A week since I last wrote here. I’ve missed it; I’ve been wanting – needing – to get back to the View almost daily. It seems that writing here does need to happen in the early morning, before the day starts. And there have been no really early mornings for a while. B has woken early several times this week – before me – and we’ve got up together, after a leisurely read and in my case, a cup of tea. It’s been nice; we are spending so much more time together since arriving here and it’s lovely. But I’ve missed these interludes.
Earlier this week we finally got a landline and the internet. The good news in this regard is that the internet speed is fine, much better than B had feared. The less good news is that much as I want the internet here, our two weeks without it on tap had woven a spell, and now the scales have been torn from my eyes. On the evening that we went back online I felt overwhelmed – assaulted by the flood of information and contact with the world.
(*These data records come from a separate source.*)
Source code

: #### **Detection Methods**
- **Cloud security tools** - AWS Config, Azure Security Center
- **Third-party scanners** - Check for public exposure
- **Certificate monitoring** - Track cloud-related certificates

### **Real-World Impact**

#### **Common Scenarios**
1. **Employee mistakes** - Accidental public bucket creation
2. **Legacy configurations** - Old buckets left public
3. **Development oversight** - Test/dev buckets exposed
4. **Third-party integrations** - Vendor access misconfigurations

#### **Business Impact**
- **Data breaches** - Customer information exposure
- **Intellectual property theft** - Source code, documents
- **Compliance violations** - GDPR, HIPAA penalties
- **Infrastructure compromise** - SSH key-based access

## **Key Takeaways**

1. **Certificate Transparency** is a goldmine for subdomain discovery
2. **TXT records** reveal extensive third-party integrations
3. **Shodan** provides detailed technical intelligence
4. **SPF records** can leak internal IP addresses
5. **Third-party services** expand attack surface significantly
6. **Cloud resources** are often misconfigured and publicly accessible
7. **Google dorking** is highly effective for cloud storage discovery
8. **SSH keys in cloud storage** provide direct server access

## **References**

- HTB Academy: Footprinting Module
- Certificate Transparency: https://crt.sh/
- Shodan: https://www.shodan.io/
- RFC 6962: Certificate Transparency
Our bubble had been burst with a bang; it was visceral and it was painful. I posted a photo on Facebook and online responses came flying in. A friend from work called me – now she could see we were ‘back onstream’. The world came crashing in on our idyllic rural retreat, our isolated togetherness, and it left me reeling.
Of course it’s wonderful to have immediate contact with friends and family and to be able to access information whenever I need it, but the impact on my head is evident. My peace and tranquility splintered. Now, several days into our return to the world-wide-web, I have concluded that I want to restrict my use of it in several ways. Firstly, I shall access it much less often and set myself specific time slots, rather than drift back to it regularly throughout the day. Secondly, I want to set aside days each week when I don’t use it at all. And lastly, I no longer want to use time idly browsing or trying frantically to keep up with the mass of emails I’ve subscribed to and the websites I used to frequent. I’ve wanted to make these changes for years. I want to be properly in the real world: in this world, and less in the virtual world. Now I have the motivation to do so. The view from here is clean and simple, real, mindful, and very much in the present.
Last Saturday seems so long ago. What a peculiar and slippery creature Time is: flying past often, and occasionally dragging its feet. Events from the past can seem like they happened just yesterday; anticipated events can take forever to arrive. Look ahead twenty years and it seems like no time at all. Look back twenty years and it’s a lifetime ago. And none of us know how much time we have. Here, the days pass softly and slowly, filled with little things: the minutiae of everyday life. Here, I feel we live more in the present than ever before. And that is how I want life to be. None of us know how much time we have and how quickly life may change. We need to absorb every moment here and extract all it can offer us by simply being present to it. When I am in the moment in this way, I have no option but to be aware of my happiness, my joy, my immense good fortune and my intense gratitude.